Charles Perkins says there’s nothing special about him – but we beg to disagree.
Deaf since the age of two, Charles struggled with securing and keeping a job despite his obvious motivation and enthusiasm to work. People who are unaccustomed to working with individuals with sensory impairments can have misconceptions about communication and its impact on an individual’s skills. Although Charles had a series of temporary or part-time jobs, he could not find employment that would support full independence – until he found PRIDE.
Charles joined PRIDE in 2009, referred by Louisiana Rehabilitation Services (LRS). During the interview, he was provided with an American Sign Language (ASL) interpreter. This was the first time a potential employer had provided even this simple accommodation in order to learn more about him. His resume pointed to some experience with carpentry and plumbing, and a strong aptitude for electrical work. He began as a Maintenance Trades Helper on PRIDE Industries’ contract providing base operating support services to Ft. Polk. He was promoted within three months to General Maintenance Worker in the Electric Shop.
Given time and a chance to prove his skills, it was clear that Charles’ expertise in facilities maintenance was much more diverse than we knew. He excelled at his work, earning a folder full of awards including Most Improved Employee of the Quarter, 2011, Most Improved Employee of the Year, 2011, and numerous recognition awards for positive customer feedback over the years.
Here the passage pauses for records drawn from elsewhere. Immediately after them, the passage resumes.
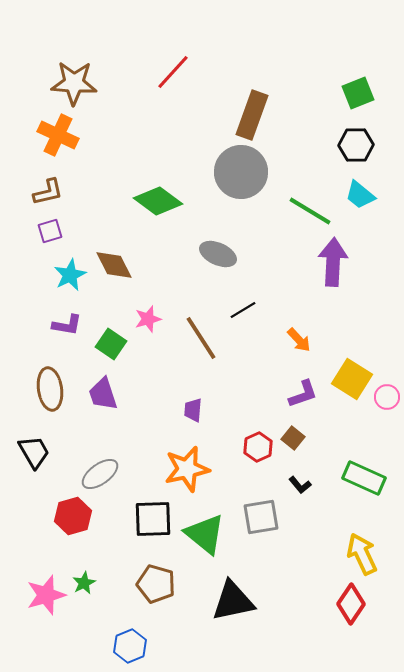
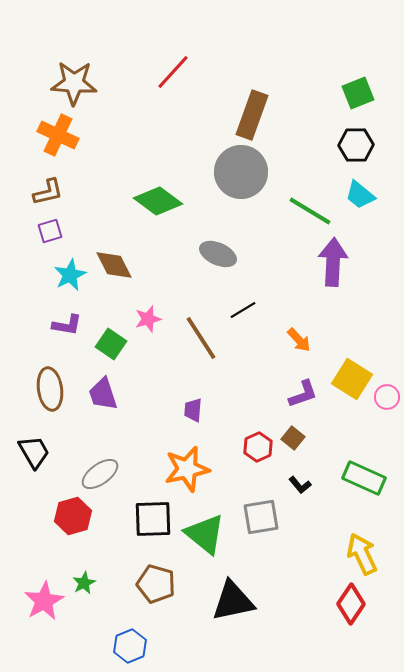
pink star at (46, 595): moved 2 px left, 6 px down; rotated 12 degrees counterclockwise
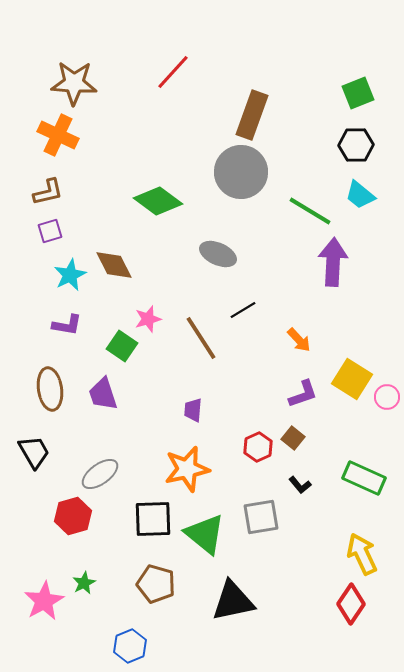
green square at (111, 344): moved 11 px right, 2 px down
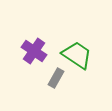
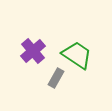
purple cross: moved 1 px left; rotated 15 degrees clockwise
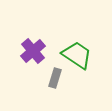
gray rectangle: moved 1 px left; rotated 12 degrees counterclockwise
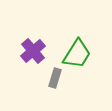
green trapezoid: moved 1 px up; rotated 88 degrees clockwise
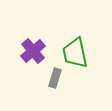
green trapezoid: moved 2 px left, 1 px up; rotated 136 degrees clockwise
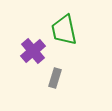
green trapezoid: moved 11 px left, 23 px up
He was provided with an ASL interpreter early in his employment with PRIDE, but found it unnecessary. He excels at reading lips, and makes effective use of TDD lines for phone communication, as well as e-mail and texting – a very simple accommodation. Advances in assistive technology are occuring at a rapid rate, and have opened up opportunities for individuals with sensory impairments that didn’t exist even a few years ago. Smart phones and tablets enabled with text-to-speech, speech-to-text, and video relay services free individuals with disabilties to work in the field, and communicate directly with their peers and customers.
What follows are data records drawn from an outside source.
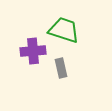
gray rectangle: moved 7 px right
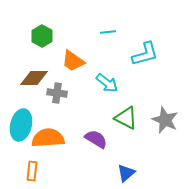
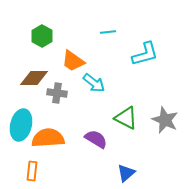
cyan arrow: moved 13 px left
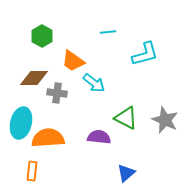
cyan ellipse: moved 2 px up
purple semicircle: moved 3 px right, 2 px up; rotated 25 degrees counterclockwise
In June 2012 Charles earned promotion to Quality Control Inspector. “He is a real go-getter,” his supervisor says. “He arrives early and you just can’t stop him. He likes to be hands on and in the field.”
During National Disability Employment Awareness Month, we celebrate successes like Charles who have moved from dependence, to independence with the help of a few tools, support and training – and most importantly, the opportunity to prove what he could do.